Rapatriements contestés

Plusieurs pays, dont le Royaume-Uni, ont décidé d’envoyer des avions pour rapatrier leurs ressortissants sans plus attendre. Quant à l’équipage, il entamera une quarantaine une fois le dernier passager sorti.

L’inquiétude face au virus touche aussi la Russie, où aucun ressortissant chinois ne peut entrer à partir de jeudi, point d’orgue des mesures sanitaires prises contre l’épidémie, malgré le coût économique pour le tourisme et les régions frontalières.

Officiellement, la Russie n’a plus de malades du nouveau coronavirus sur son territoire depuis la sortie d’hôpital la semaine dernière des deux seuls patients, des ressortissants chinois. Moscou avait déjà fermé ses quelque 4 250 km de frontières avec la Chine, coupé les liaisons ferroviaires de passagers et restreint le nombre des vols vers des villes chinoises.

En Ukraine, des dizaines de personnes ont protesté mercredi contre l’arrivée prévue jeudi dans le pays d’un avion transportant 48 Ukrainiens et 29 ressortissants de pays tiers depuis Wuhan. Les manifestants ont bloqué une route menant vers un hôpital à Vynnyky, dans l’ouest du pays.
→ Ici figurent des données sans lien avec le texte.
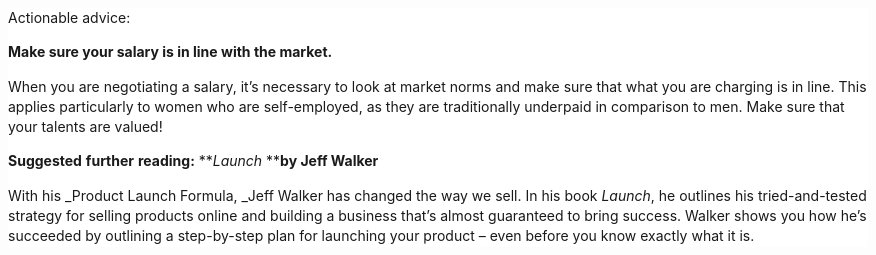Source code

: Actionable advice:

**Make sure your salary is in line with the market.**

When you are negotiating a salary, it’s necessary to look at market norms and make sure that what you are charging is in line. This applies particularly to women who are self-employed, as they are traditionally underpaid in comparison to men. Make sure that your talents are valued!

**Suggested** **further** **reading:** **_Launch_ ****by Jeff Walker**

With his _Product Launch Formula, _Jeff Walker has changed the way we sell. In his book _Launch_, he outlines his tried-and-tested strategy for selling products online and building a business that’s almost guaranteed to bring success. Walker shows you how he’s succeeded by outlining a step-by-step plan for launching your product – even before you know exactly what it is.
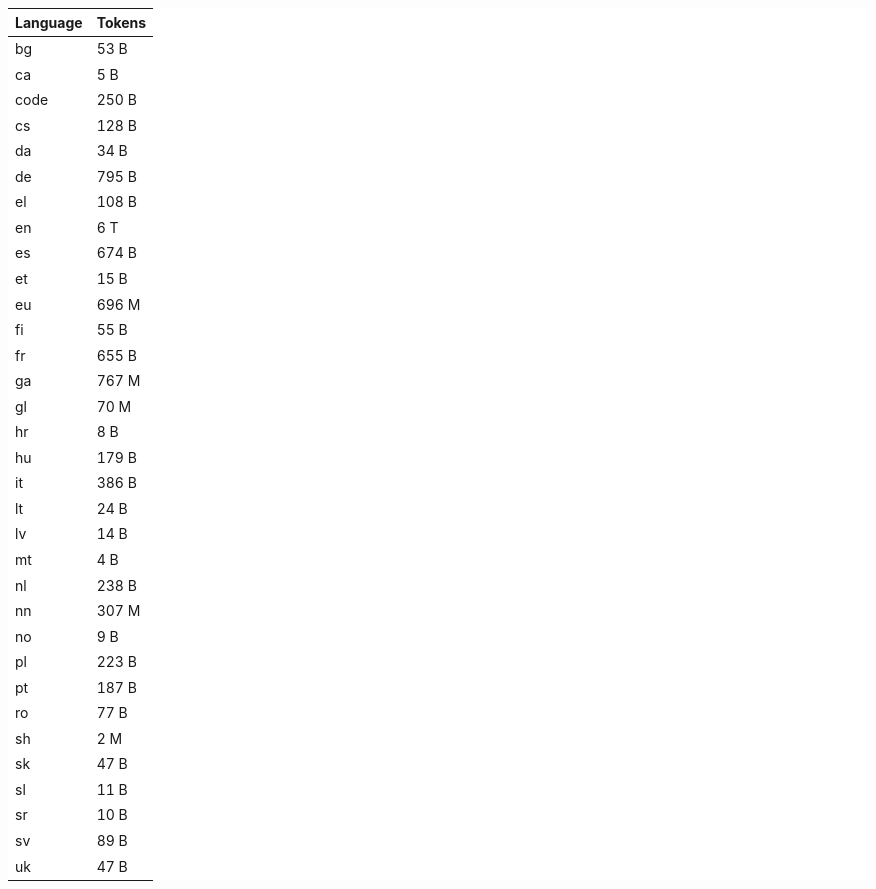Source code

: | Language   | Tokens   |
|:-----------|:---------|
| bg         | 53 B     |
| ca         | 5 B      |
| code       | 250 B    |
| cs         | 128 B    |
| da         | 34 B     |
| de         | 795 B    |
| el         | 108 B    |
| en         | 6 T      |
| es         | 674 B    |
| et         | 15 B     |
| eu         | 696 M    |
| fi         | 55 B     |
| fr         | 655 B    |
| ga         | 767 M    |
| gl         | 70 M     |
| hr         | 8 B      |
| hu         | 179 B    |
| it         | 386 B    |
| lt         | 24 B     |
| lv         | 14 B     |
| mt         | 4 B      |
| nl         | 238 B    |
| nn         | 307 M    |
| no         | 9 B      |
| pl         | 223 B    |
| pt         | 187 B    |
| ro         | 77 B     |
| sh         | 2 M      |
| sk         | 47 B     |
| sl         | 11 B     |
| sr         | 10 B     |
| sv         | 89 B     |
| uk         | 47 B     |

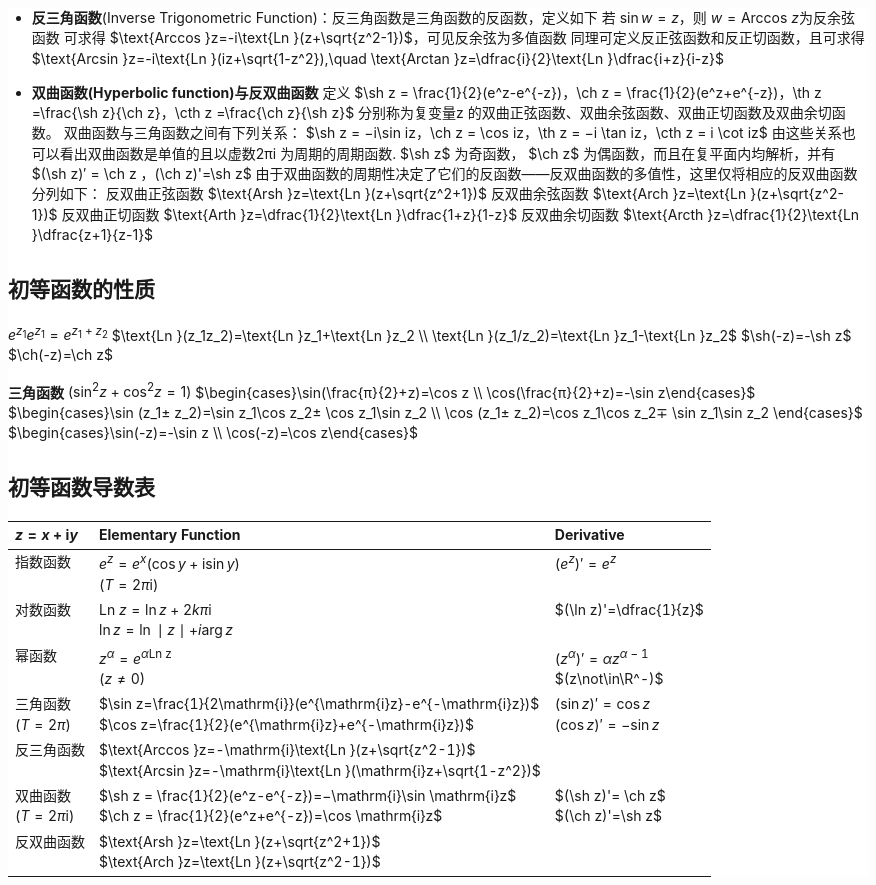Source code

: - **反三角函数**(Inverse Trigonometric Function)：反三角函数是三角函数的反函数，定义如下
若 $\sin w=z$，则 $w=\text{Arccos }z$为反余弦函数
可求得 $\text{Arccos }z=-i\text{Ln }(z+\sqrt{z^2-1})$，可见反余弦为多值函数
同理可定义反正弦函数和反正切函数，且可求得
$\text{Arcsin }z=-i\text{Ln }(iz+\sqrt{1-z^2}),\quad \text{Arctan }z=\dfrac{i}{2}\text{Ln }\dfrac{i+z}{i-z}$

- **双曲函数(Hyperbolic function)与反双曲函数**
定义 $\sh z = \frac{1}{2}(e^z-e^{-z})，\ch z = \frac{1}{2}(e^z+e^{-z})，\th z =\frac{\sh z}{\ch z}，\cth z =\frac{\ch z}{\sh z}$
分别称为复变量z 的双曲正弦函数、双曲余弦函数、双曲正切函数及双曲余切函数。
双曲函数与三角函数之间有下列关系：
 $\sh z = −i\sin iz，\ch z = \cos iz，\th z = −i \tan iz，\cth z = i \cot iz$
由这些关系也可以看出双曲函数是单值的且以虚数2πi 为周期的周期函数. $\sh z$ 为奇函数， $\ch z$ 为偶函数，而且在复平面内均解析，并有
$(\sh z)′ = \ch z ，(\ch z)'=\sh z$
由于双曲函数的周期性决定了它们的反函数——反双曲函数的多值性，这里仅将相应的反双曲函数分列如下：
反双曲正弦函数 $\text{Arsh }z=\text{Ln }(z+\sqrt{z^2+1})$
反双曲余弦函数 $\text{Arch }z=\text{Ln }(z+\sqrt{z^2-1})$
反双曲正切函数 $\text{Arth }z=\dfrac{1}{2}\text{Ln }\dfrac{1+z}{1-z}$
反双曲余切函数 $\text{Arcth }z=\dfrac{1}{2}\text{Ln }\dfrac{z+1}{z-1}$

## 初等函数的性质
$e^{z_1}e^{z_1}=e^{z_1+z_2}$
$\text{Ln }(z_1z_2)=\text{Ln }z_1+\text{Ln }z_2 \\ 
\text{Ln }(z_1/z_2)=\text{Ln }z_1-\text{Ln }z_2$
$\sh(-z)=-\sh z$<br>$\ch(-z)=\ch z$

**三角函数** $(\sin^2 z+\cos^2 z=1)$
$\begin{cases}\sin(\frac{π}{2}+z)=\cos z \\ 
\cos(\frac{π}{2}+z)=-\sin z\end{cases}$
$\begin{cases}\sin (z_1± z_2)=\sin z_1\cos z_2± \cos z_1\sin z_2 \\ 
\cos (z_1± z_2)=\cos z_1\cos z_2∓ \sin z_1\sin z_2 \end{cases}$
$\begin{cases}\sin(-z)=-\sin z \\ 
\cos(-z)=\cos z\end{cases}$


## 初等函数导数表
|$z=x+\mathrm{i}y$|Elementary Function|Derivative|
|:---|:---|:---|
|指数函数|$e^z=e^x(\cos y+\mathrm{i}\sin y)$<br>$(T=2π\mathrm{i})$|$(e^z)'=e^z$|
|对数函数|$\text{Ln } z=\ln z+2kπ\mathrm{i}$<br>$\ln z=\ln\mid z\mid+i\arg z$|$(\ln z)'=\dfrac{1}{z}$|
|幂函数|$z^α=e^{α\text{Ln z}}$<br>$(z\neq 0)$|$(z^α)'=αz^{α-1}$<br>$(z\not\in\R^-)$|
|三角函数<br>$(T=2π)$|$\sin z=\frac{1}{2\mathrm{i}}(e^{\mathrm{i}z}-e^{-\mathrm{i}z})$<br>$\cos z=\frac{1}{2}(e^{\mathrm{i}z}+e^{-\mathrm{i}z})$|$(\sin z)'=\cos z$<br>$(\cos z)'=-\sin z$|
|反三角函数|$\text{Arccos }z=-\mathrm{i}\text{Ln }(z+\sqrt{z^2-1})$<br>$\text{Arcsin }z=-\mathrm{i}\text{Ln }(\mathrm{i}z+\sqrt{1-z^2})$
|双曲函数<br>$(T=2π\mathrm{i})$|$\sh z = \frac{1}{2}(e^z-e^{-z})=−\mathrm{i}\sin \mathrm{i}z$<br>$\ch z = \frac{1}{2}(e^z+e^{-z})=\cos \mathrm{i}z$|$(\sh z)'= \ch z$<br>$(\ch z)'=\sh z$|
|反双曲函数|$\text{Arsh }z=\text{Ln }(z+\sqrt{z^2+1})$<br>$\text{Arch }z=\text{Ln }(z+\sqrt{z^2-1})$|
La France a pour sa part envoyé à Wuhan un nouvel avion en vue de rapatrier « quelques dizaines » de ses ressortissants, a annoncé le ministère de la Santé.

Le territoire semi-autonome de Hong Kong a constaté un deuxième décès, et l’Iran a annoncé deux morts.

La Chine a donné cinq jours mercredi à trois journalistes du Wall Street Journal pour quitter le pays en représailles à un titre jugé raciste du quotidien américain. Pékin a très mal pris une tribune parue le 3 février, titrée : « La Chine est le véritable homme malade de l’Asie ». Cette expulsion a été immédiatement condamnée par Washington.

Quatre autres Canadiens infectés à bord du «Diamond Princess»

Ottawa — Il y a maintenant 47 Canadiens qui sont atteints du nouveau coronavirus sur le bateau de croisière Diamond Princess en quarantaine au Japon. Il s’agit de quatre cas de plus que le jour précédent. Les croisiéristes canadiens qui sont asymptomatiques pourront être rapatriés au Canada d’ici la fin de la semaine. Le ministre des Affaires étrangères, François-Philippe Champagne, a déclaré mercredi que le débarquement des Canadiens du navire aura lieu jeudi soir, heure locale. Il a rappelé que seuls les Canadiens en bonne santé et qui auront réussi le processus de contrôle sanitaire seront autorisés à revenir au Canada sur un avion affrété par le gouvernement canadien. Ceux-ci atterriront à la base militaire de Trenton, en Ontario, pour y être examinés une fois de plus. Puis, ils seront transférés à Cornwall, où ils seront mis en quarantaine pendant deux semaines. M. Champagne rappelle que la meilleure approche pour traiter les Canadiens infectés par le nouveau coronavirus, aussi connu sous le nom de COVID-19, est de se faire soigner localement. Il a assuré que ces derniers ont accès à un soutien consulaire complet de la part des fonctionnaires canadiens. On compte 256 Canadiens au total à bord du navire japonais.